Throughout his time at the LMB, Jason’s research focussed on developing foundational strategies to expand the genetic code of living organisms to increase and diversify the chemical building blocks that cells use to make proteins, and to explore strategies for the encoded cellular synthesis of non-canonical biopolymers. He is applying the strategies he has developed to provide diverse, new biological insights.
In 2022, whilst at the LMB, Jason’s pioneering work in synthetic biology research was commercialised and launched as Constructive.Bio. The company aims to re-engineer biology, creating new classes of enzymes, drugs and biomaterials.

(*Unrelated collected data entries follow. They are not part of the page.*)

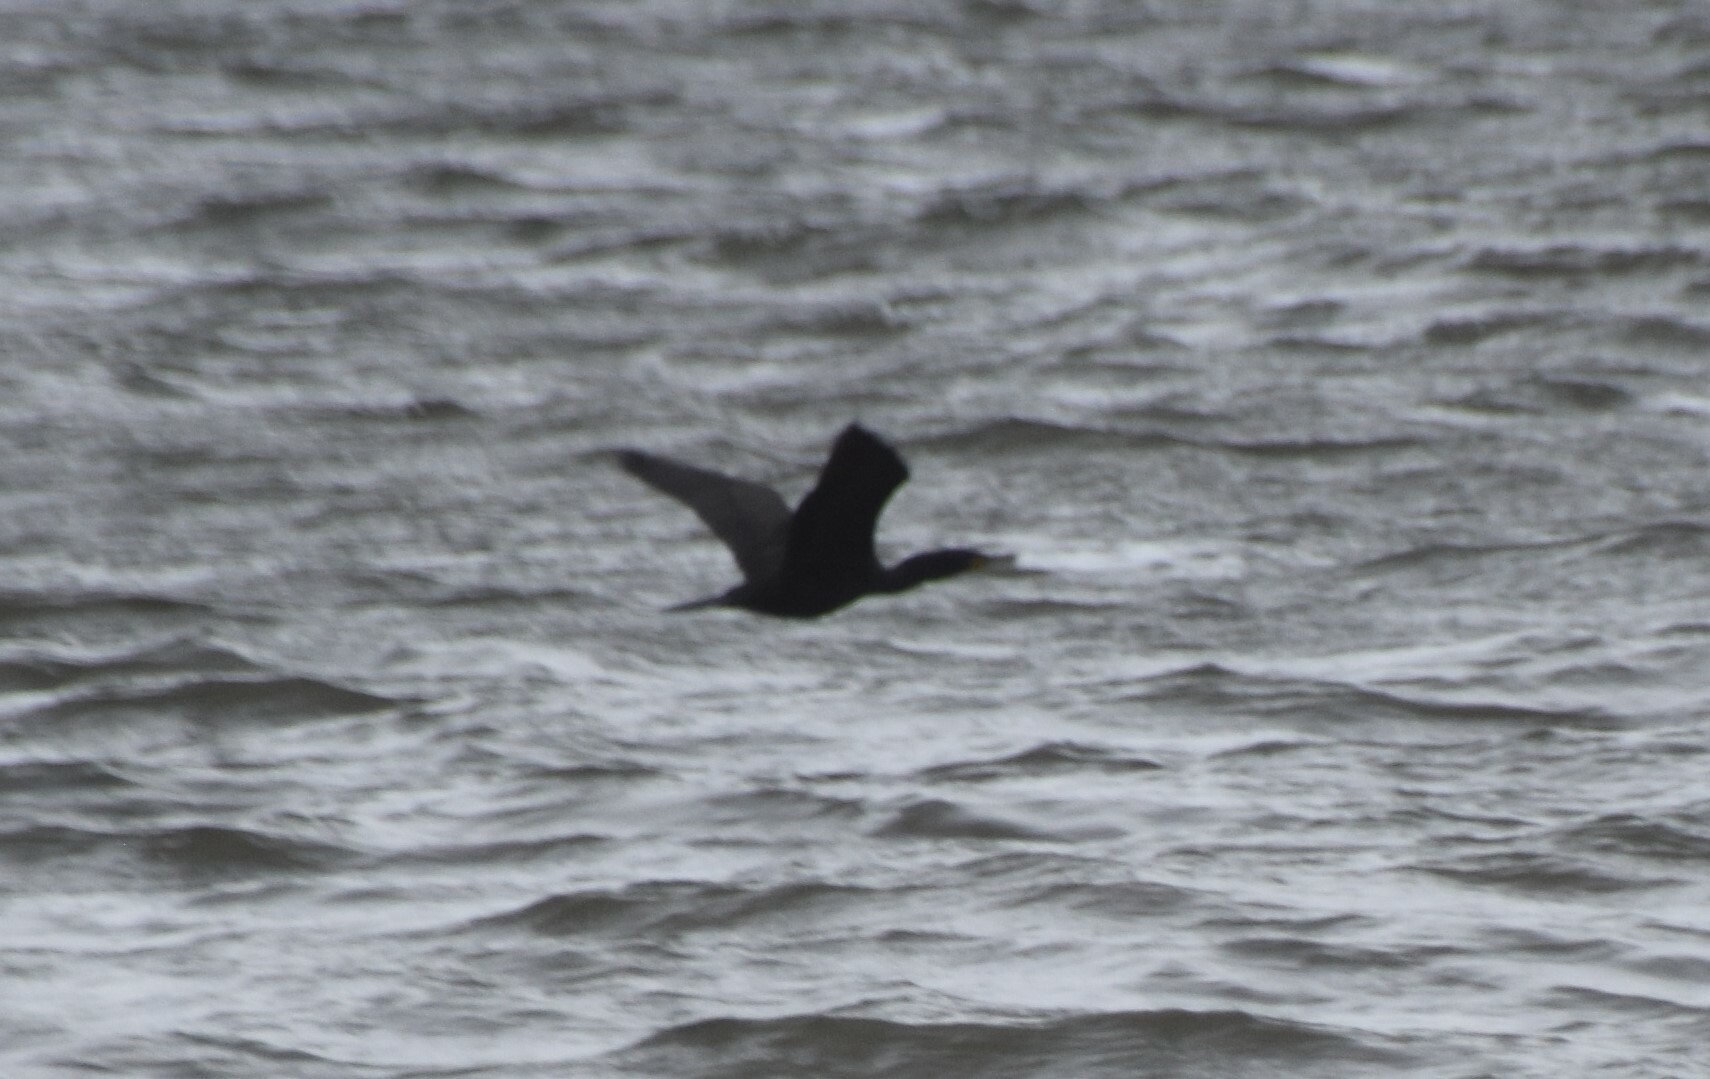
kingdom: Animalia
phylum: Chordata
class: Aves
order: Suliformes
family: Phalacrocoracidae
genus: Phalacrocorax
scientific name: Phalacrocorax auritus
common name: Double-crested cormorant
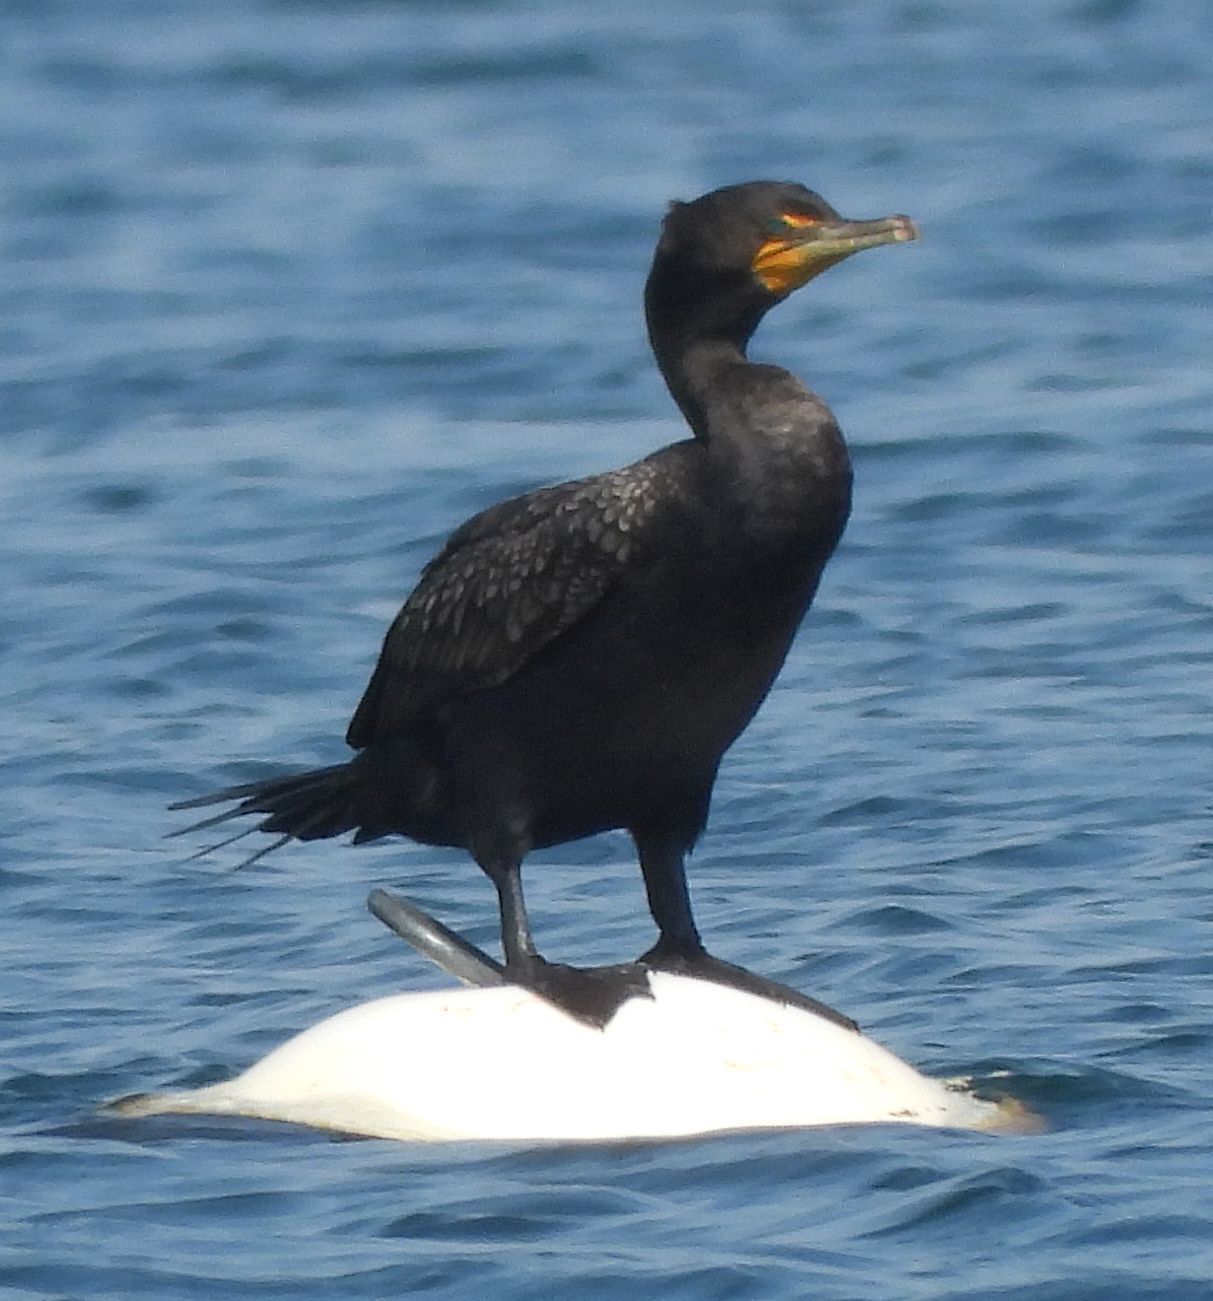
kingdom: Animalia
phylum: Chordata
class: Aves
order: Suliformes
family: Phalacrocoracidae
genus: Phalacrocorax
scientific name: Phalacrocorax auritus
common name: Double-crested cormorant
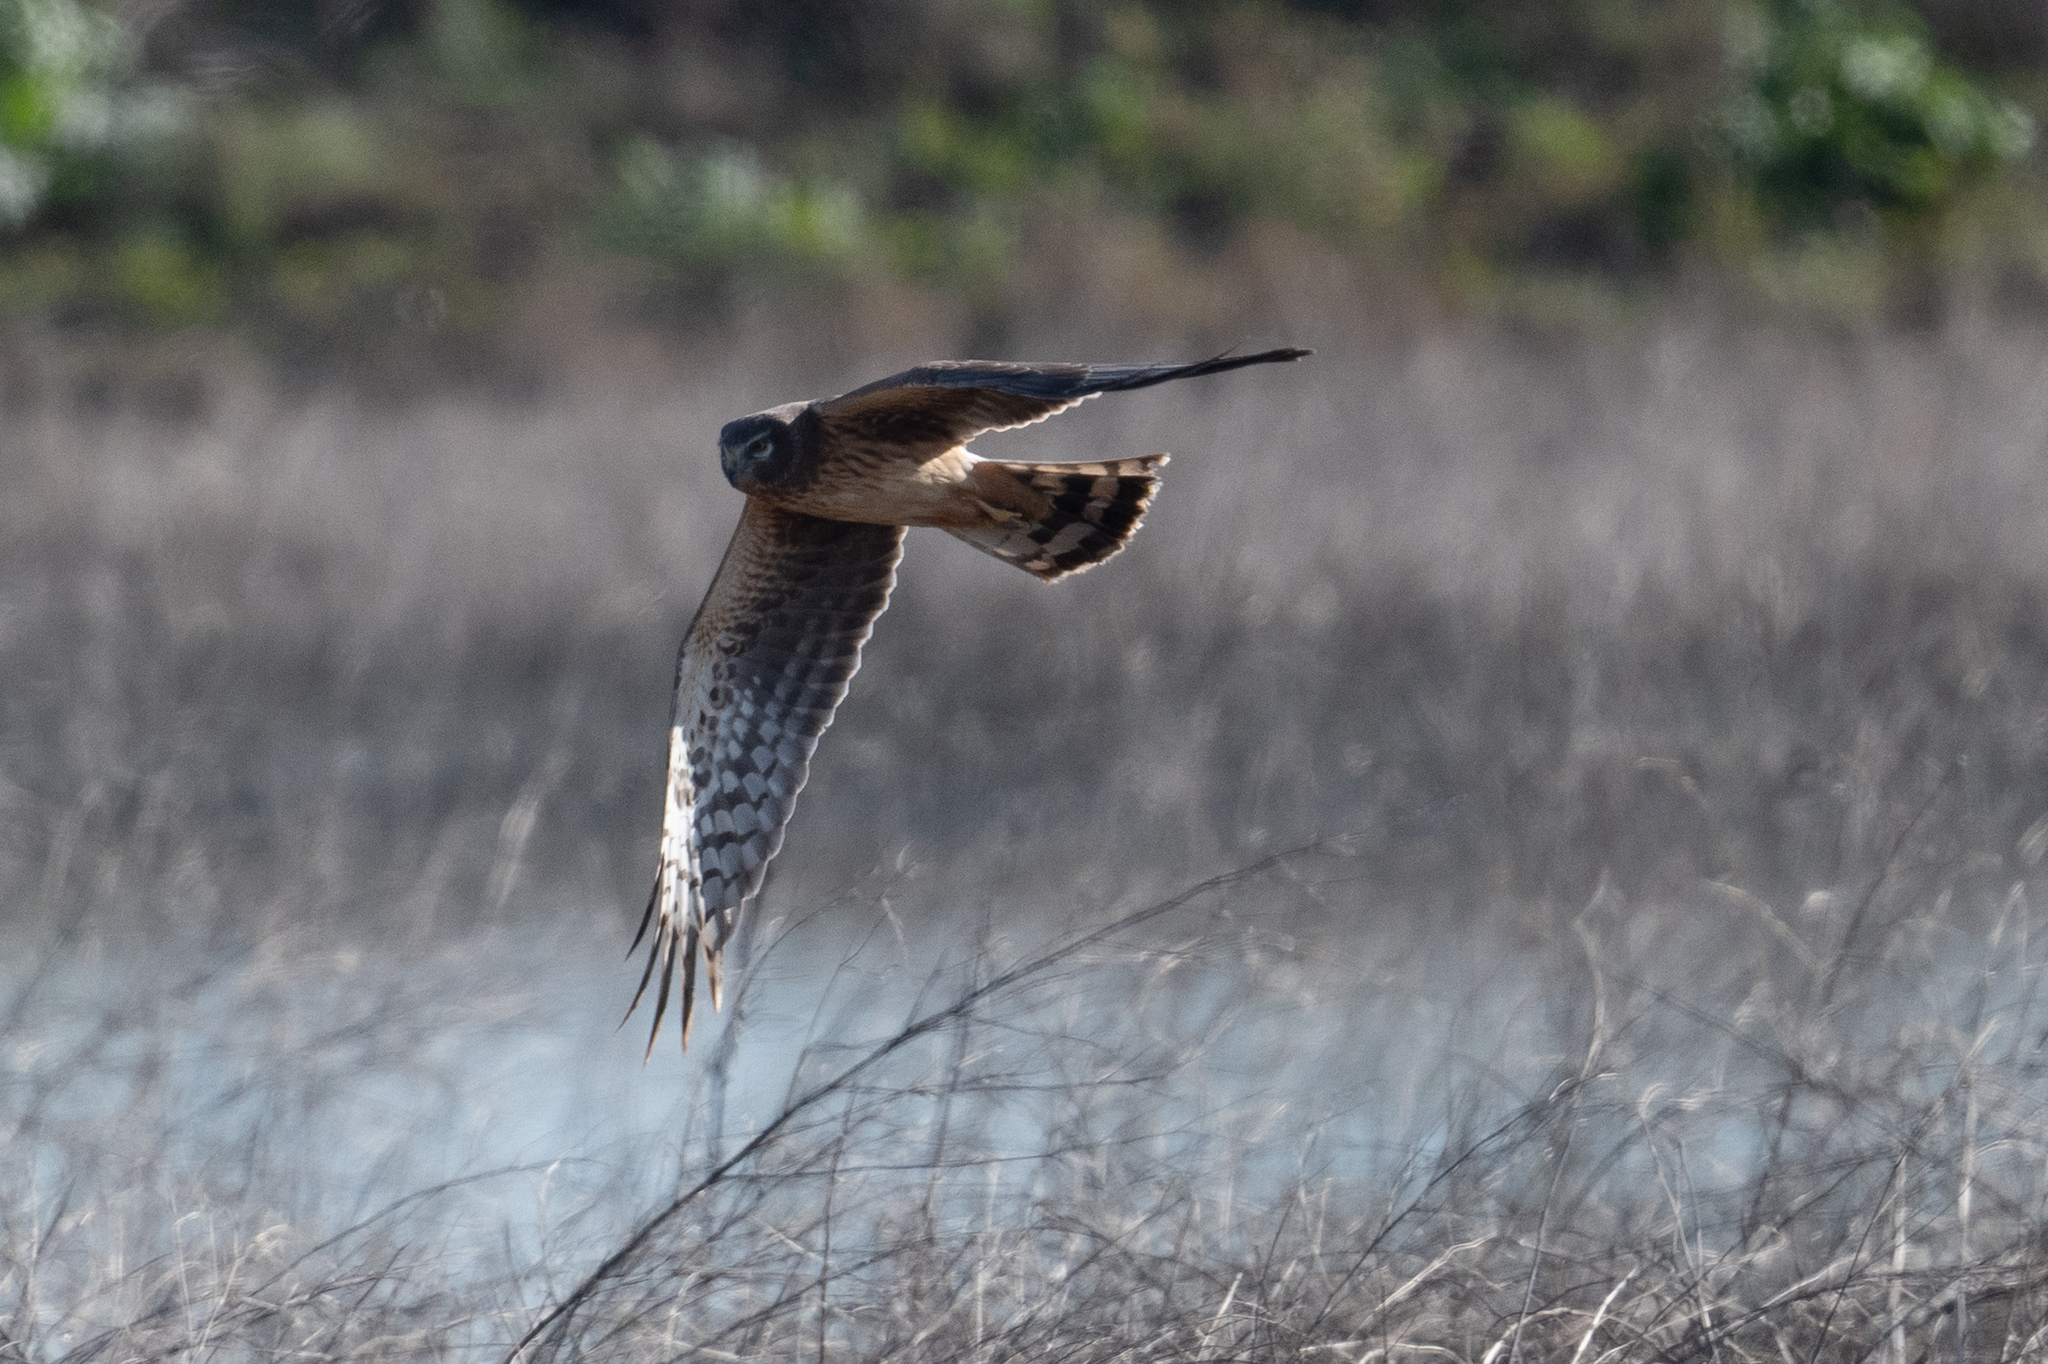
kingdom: Animalia
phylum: Chordata
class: Aves
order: Accipitriformes
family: Accipitridae
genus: Circus
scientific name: Circus cyaneus
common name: Hen harrier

Jason has been awarded numerous awards and prizes for his work including the 2009 Francis Crick Prize of the Royal Society, the 2010 Corday Morgan Prize of the Royal Society of Chemistry, the 2010 EMBO Gold Medal, the 2011 Louis-Jeantet Young Investigator Career Award and the 2019 Sackler International Prize in Physical Sciences. He has also been inducted into the European Patent Office Inventors Hall of Fame, is a member of EMBO, a Fellow of the Academy of Medical Sciences and a Fellow of the Royal Society. In 2023, Jason was appointed as a non-executive member of the Department of Science, Innovation and Technology (DSIT) Board.
In 2025, Jason departed the LMB to pursue a new role as Executive Director of the Generative Biology Institute (GBI) at the Ellison Institute of Technology (EIT), Oxford.